Plus que des romanciers du futur, Djian et Toussaint sont d’abord des écrivains du couple.

Et c’est également ce qui se passe dans Les Émotions, où il est au moins autant question du passé (du personnage) que de prospective (pour l’humanité). Le monde est là, qui semble impossible à éluder – telle est peut-être la question, pour un romancier aujourd’hui – mais si sa réalité toute contemporaine s’invite, et depuis longtemps, dans les livres de Toussaint, c’est pour mieux mettre en lumière une forme d’invariant sentimental, qui donne au texte sa force évocatoire, imparable : les « émotions » sont celles du désir ou du deuil, de l’échange incertain dans l’amour qui commence, qui s’achève… qui peut-être recommence.

Plus que des romanciers du futur, Djian et Toussaint sont d’abord des écrivains du couple, et de ce qu’il implique d’anticipation : leur science de la fiction tient au savoir qu’ils ont, dégagé à force d’expérience de tout effet inutile, du principe d’incertitude. À leur savoir du non-savoir, pourrait-on dire : dans 2030 comme dans Les Émotions, il y a des trous, des blancs dans les souvenirs, des doutes quant à l’avenir.
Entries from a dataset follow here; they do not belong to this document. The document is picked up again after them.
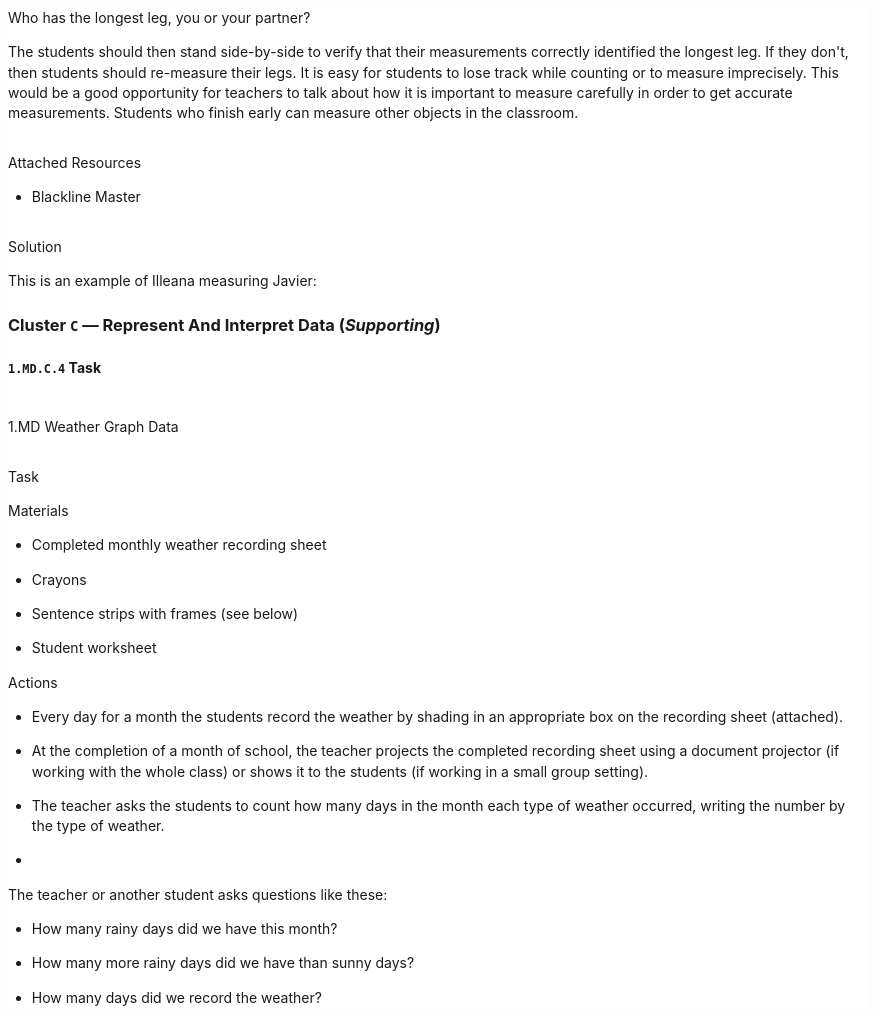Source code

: Who has the longest leg, you or your partner?

The students should then stand side-by-side to verify that their measurements correctly identified the longest leg. If they don't, then students should re-measure their legs. It is easy for students to lose track while counting or to measure imprecisely. This would be a good opportunity for teachers to talk about how it is important to measure carefully in order to get accurate measurements. Students who finish early can measure other objects in the classroom.

##
Attached Resources

- Blackline Master

##
Solution

This is an example of Illeana measuring Javier:


### Cluster `C` — Represent And Interpret Data (*Supporting*)

#### `1.MD.C.4` Task

#
1.MD Weather Graph Data

##
Task

Materials

- Completed monthly weather recording sheet

- Crayons

- Sentence strips with frames (see below)

- Student worksheet

Actions

- Every day for a month the students record the weather by shading in an appropriate box on the recording sheet (attached).

- At the completion of a month of school, the teacher projects the completed recording sheet using a document projector (if working with the whole class) or shows it to the students (if working in a small group setting).

- The teacher asks the students to count how many days in the month each type of weather occurred, writing the number by the type of weather.

-

The teacher or another student asks questions like these:

- How many rainy days did we have this month?

- How many more rainy days did we have than sunny days?

- How many days did we record the weather?
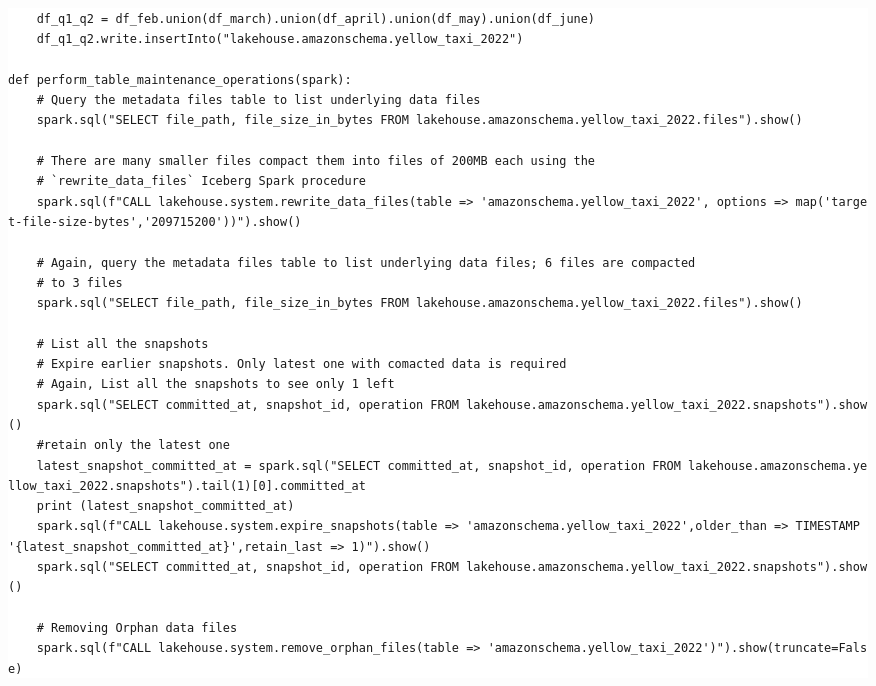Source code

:         df_q1_q2 = df_feb.union(df_march).union(df_april).union(df_may).union(df_june)
        df_q1_q2.write.insertInto("lakehouse.amazonschema.yellow_taxi_2022")

    def perform_table_maintenance_operations(spark):
        # Query the metadata files table to list underlying data files
        spark.sql("SELECT file_path, file_size_in_bytes FROM lakehouse.amazonschema.yellow_taxi_2022.files").show()

        # There are many smaller files compact them into files of 200MB each using the
        # `rewrite_data_files` Iceberg Spark procedure
        spark.sql(f"CALL lakehouse.system.rewrite_data_files(table => 'amazonschema.yellow_taxi_2022', options => map('target-file-size-bytes','209715200'))").show()

        # Again, query the metadata files table to list underlying data files; 6 files are compacted
        # to 3 files
        spark.sql("SELECT file_path, file_size_in_bytes FROM lakehouse.amazonschema.yellow_taxi_2022.files").show()

        # List all the snapshots
        # Expire earlier snapshots. Only latest one with comacted data is required
        # Again, List all the snapshots to see only 1 left
        spark.sql("SELECT committed_at, snapshot_id, operation FROM lakehouse.amazonschema.yellow_taxi_2022.snapshots").show()
        #retain only the latest one
        latest_snapshot_committed_at = spark.sql("SELECT committed_at, snapshot_id, operation FROM lakehouse.amazonschema.yellow_taxi_2022.snapshots").tail(1)[0].committed_at
        print (latest_snapshot_committed_at)
        spark.sql(f"CALL lakehouse.system.expire_snapshots(table => 'amazonschema.yellow_taxi_2022',older_than => TIMESTAMP '{latest_snapshot_committed_at}',retain_last => 1)").show()
        spark.sql("SELECT committed_at, snapshot_id, operation FROM lakehouse.amazonschema.yellow_taxi_2022.snapshots").show()

        # Removing Orphan data files
        spark.sql(f"CALL lakehouse.system.remove_orphan_files(table => 'amazonschema.yellow_taxi_2022')").show(truncate=False)
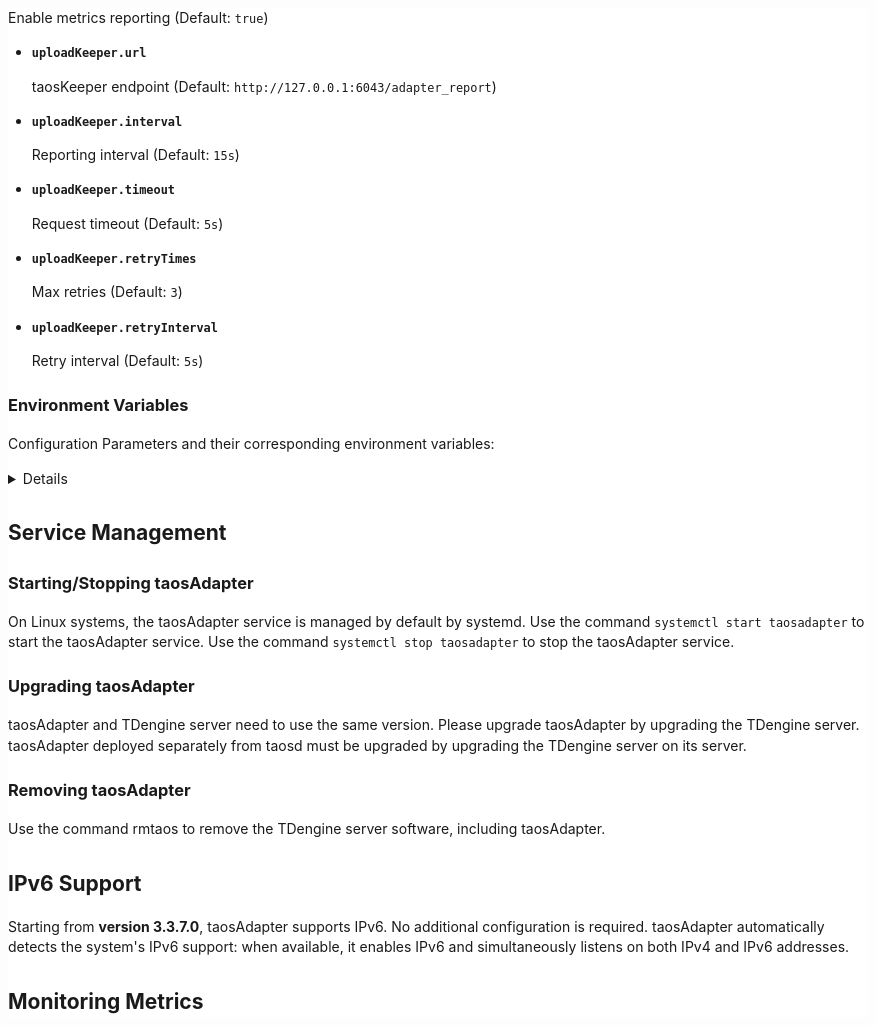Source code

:   Enable metrics reporting (Default: `true`)

- **`uploadKeeper.url`**

  taosKeeper endpoint (Default: `http://127.0.0.1:6043/adapter_report`)

- **`uploadKeeper.interval`**

  Reporting interval (Default: `15s`)

- **`uploadKeeper.timeout`**

  Request timeout (Default: `5s`)

- **`uploadKeeper.retryTimes`**

  Max retries (Default: `3`)

- **`uploadKeeper.retryInterval`**

  Retry interval (Default: `5s`)

### Environment Variables

Configuration Parameters and their corresponding environment variables:

<details><summary>Details</summary></details>

## Service Management

### Starting/Stopping taosAdapter

On Linux systems, the taosAdapter service is managed by default by systemd. Use the command `systemctl start taosadapter` to start the taosAdapter service. Use the command `systemctl stop taosadapter` to stop the taosAdapter service.

### Upgrading taosAdapter

taosAdapter and TDengine server need to use the same version. Please upgrade taosAdapter by upgrading the TDengine server.
taosAdapter deployed separately from taosd must be upgraded by upgrading the TDengine server on its server.

### Removing taosAdapter

Use the command rmtaos to remove the TDengine server software, including taosAdapter.

## IPv6 Support

Starting from **version 3.3.7.0**, taosAdapter supports IPv6. No additional configuration is required.
taosAdapter automatically detects the system's IPv6 support: when available, it enables IPv6 and simultaneously listens on both IPv4 and IPv6 addresses.

## Monitoring Metrics
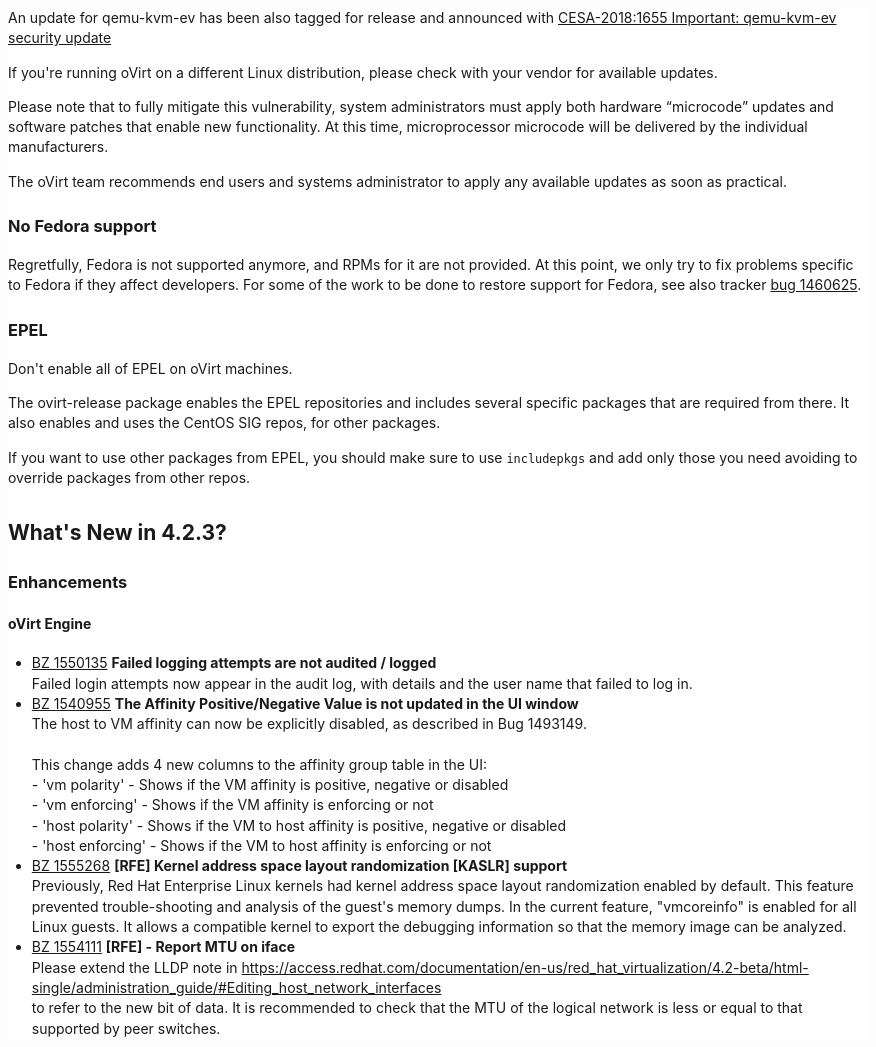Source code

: An update for qemu-kvm-ev has been also tagged for release and announced
with [CESA-2018:1655 Important: qemu-kvm-ev security update](https://lists.centos.org/pipermail/centos-virt/2018-May/005804.html)

If you're running oVirt on a different Linux distribution, please check
with your vendor for available updates.

Please note that to fully mitigate this vulnerability, system
administrators must apply both hardware “microcode” updates and software
patches that enable new functionality.
At this time, microprocessor microcode will be delivered by the individual
manufacturers.

The oVirt team recommends end users and systems administrator to apply any
available updates as soon as practical.


### No Fedora support

Regretfully, Fedora is not supported anymore, and RPMs for it are not provided.
At this point, we only try to fix problems specific to Fedora if they affect
developers. For some of the work to be done to restore support for Fedora, see
also tracker [bug 1460625](https://bugzilla.redhat.com/showdependencytree.cgi?id=1460625&hide_resolved=0).

### EPEL

Don't enable all of EPEL on oVirt machines.

The ovirt-release package enables the EPEL repositories and includes several
specific packages that are required from there. It also enables and uses
the CentOS SIG repos, for other packages.

If you want to use other packages from EPEL, you should make sure to
use `includepkgs` and add only those you need avoiding to override
packages from other repos.

## What's New in 4.2.3?

### Enhancements

#### oVirt Engine

 - [BZ 1550135](https://bugzilla.redhat.com/show_bug.cgi?id=1550135) <b>Failed logging attempts are not audited / logged</b><br>Failed login attempts now appear in the audit log, with details and the user name that failed to log in.
 - [BZ 1540955](https://bugzilla.redhat.com/show_bug.cgi?id=1540955) <b>The Affinity Positive/Negative Value is not updated in the UI window</b><br>The host to VM affinity can now be explicitly disabled, as described in Bug 1493149.<br><br>This change adds 4 new columns to the affinity group table in the UI:<br>- 'vm polarity' - Shows if the VM affinity is positive, negative or disabled<br>- 'vm enforcing' - Shows if the VM affinity is enforcing or not<br>- 'host polarity' - Shows if the VM to host affinity is positive, negative or disabled<br>- 'host enforcing' - Shows if the VM to host affinity is enforcing or not
 - [BZ 1555268](https://bugzilla.redhat.com/show_bug.cgi?id=1555268) <b>[RFE] Kernel address space layout randomization [KASLR] support</b><br>Previously, Red Hat Enterprise Linux kernels had kernel address space layout randomization enabled by default. This feature prevented trouble-shooting and analysis of the guest's memory dumps. In the current feature, "vmcoreinfo" is enabled for all Linux guests. It allows a compatible kernel to export the debugging information so that the memory image can be analyzed.
 - [BZ 1554111](https://bugzilla.redhat.com/show_bug.cgi?id=1554111) <b>[RFE] - Report MTU on iface</b><br>Please extend the LLDP note in https://access.redhat.com/documentation/en-us/red_hat_virtualization/4.2-beta/html-single/administration_guide/#Editing_host_network_interfaces<br>to refer to the new bit of data. It is recommended to check that the MTU of the logical network is less or equal to that supported by peer switches.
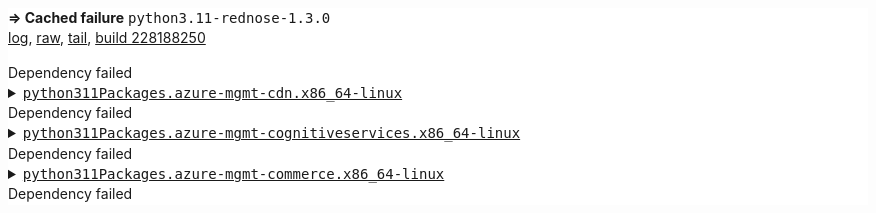 <b>=> Cached failure</b> <tt>python3.11-rednose-1.3.0</tt> <br /> <a href='https://hydra.nixos.org/build/230273337/nixlog/1'>log</a>, <a href='https://hydra.nixos.org/build/230273337/nixlog/1/raw'>raw</a>, <a href='https://hydra.nixos.org/build/230273337/nixlog/1/tail'>tail</a>, <a href='https://hydra.nixos.org/build/228188250'>build 228188250</a>
</li>
</ul>
</details>
</td>
<td>Dependency failed</td>
</tr>
<tr>
<td>
<details><summary>
<tt><a href='https://hydra.nixos.org/build/230272367'>python311Packages.azure-mgmt-cdn.x86_64-linux</a></tt>
</summary></details>
</td>
<td>Dependency failed</td>
</tr>
<tr>
<td>
<details><summary>
<tt><a href='https://hydra.nixos.org/build/230273343'>python311Packages.azure-mgmt-cognitiveservices.x86_64-linux</a></tt>
</summary></details>
</td>
<td>Dependency failed</td>
</tr>
<tr>
<td>
<details><summary>
<tt><a href='https://hydra.nixos.org/build/230273142'>python311Packages.azure-mgmt-commerce.x86_64-linux</a></tt>
</summary></details>
</td>
<td>Dependency failed</td>
</tr>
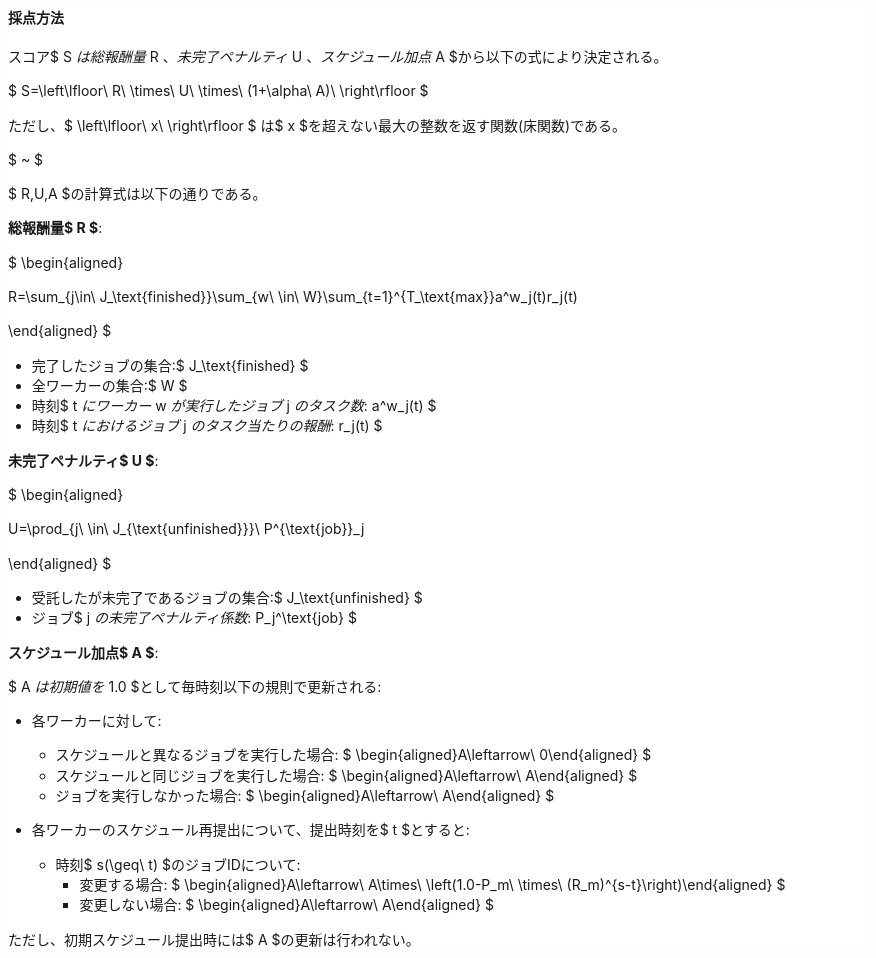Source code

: <a class="anchor" id="scoring-method"></a>

#### 採点方法

スコア$ S $は総報酬量$ R $、未完了ペナルティ$ U $、スケジュール加点$ A $から以下の式により決定される。

 $ S=\left\lfloor\ R\ \times\ U\ \times\ (1+\alpha\ A)\ \right\rfloor $

ただし、$ \left\lfloor\ x\ \right\rfloor $ は$ x $を超えない最大の整数を返す関数(床関数)である。

$ ~ $

$ R,U,A $の計算式は以下の通りである。

<a class="anchor" id="total-reward-amount"></a>

**総報酬量$ R $**:

 $ \begin{aligned}

R=\sum_{j\in\ J_\text{finished}}\sum_{w\ \in\ W}\sum_{t=1}^{T_\text{max}}a^w_j(t)r_j(t)

\end{aligned} $

- 完了したジョブの集合:$ J_\text{finished} $
- 全ワーカーの集合:$ W $
- 時刻$ t $にワーカー$ w $が実行したジョブ$ j $のタスク数:$ a^w_j(t) $
- 時刻$ t $におけるジョブ$ j $のタスク当たりの報酬:$ r_j(t) $
 
<a class="anchor" id="unfinished-penalty"></a>

**未完了ペナルティ$ U $**:

 $ \begin{aligned}

U=\prod_{j\ \in\ J_{\text{unfinished}}}\ P^{\text{job}}_j

\end{aligned} $

- 受託したが未完了であるジョブの集合:$ J_\text{unfinished} $
- ジョブ$ j $の未完了ペナルティ係数:$ P_j^\text{job} $
 
<a class="anchor" id="schedule-added-point"></a>

**スケジュール加点$ A $**:

$ A $は初期値を$ 1.0 $として毎時刻以下の規則で更新される:

- 各ワーカーに対して:
  
  
  - スケジュールと異なるジョブを実行した場合:  $ \begin{aligned}A\leftarrow\ 0\end{aligned} $
  - スケジュールと同じジョブを実行した場合:  $ \begin{aligned}A\leftarrow\ A\end{aligned} $
  - ジョブを実行しなかった場合:  $ \begin{aligned}A\leftarrow\ A\end{aligned} $
- 各ワーカーのスケジュール再提出について、提出時刻を$ t $とすると:
  
  
  - 時刻$ s(\geq\ t) $のジョブIDについて:
      - 変更する場合:  $ \begin{aligned}A\leftarrow\ A\times\ \left(1.0-P_m\ \times\ (R_m)^{s-t}\right)\end{aligned} $
      - 変更しない場合:  $ \begin{aligned}A\leftarrow\ A\end{aligned} $
 
ただし、初期スケジュール提出時には$ A $の更新は行われない。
Tout l’édifice narratif se construit sur ces vides, qui sont aussi les interstices de la vie… Il suffit par exemple à Toussaint de juxtaposer trois séquences qui feraient chacune une fiction possible, en soi, sans les raccorder explicitement par une quelconque intrigue, pour que le livre tienne, échappant dans son mystère même à toute réduction thématique. Et c’est encore la mort, inévitablement, dont l’œil se devine au fond du gouffre où nous allons (mais lequel est-ce ?) qui autorise cette liberté de l’écrivain non pas vieillissant, mais si proche pourtant du futur qu’il met en scène.

Le héros de Toussaint traque ses propres traces comme les indices, magnifiques, d’une aporie (la vie) ; celui de Djian fait se rejoindre dans sa trajectoire brutale le souvenir et l’avenir, vers un mur inconnu, ou l’invisible issue d’une route qu’on quitte, sans freiner. Plutôt que d’affirmer quelque pouvoir démonstratif, les deux écrivains assument ainsi une forme de démiurgie ajourée, en scénaristes rusés d’un monde plein de doutes : ils taisent ce qu’on ne peut dire, et nous font par là imaginer ce futur dont l’incertitude nous laisse vivants, et lecteurs, ébahis.

Philippe Djian, 2030, Éditions Flammarion, septembre 2020, 224 pages. 

Jean-Philippe Toussaint, Les Émotions, Éditions de Minuit, 240 pages.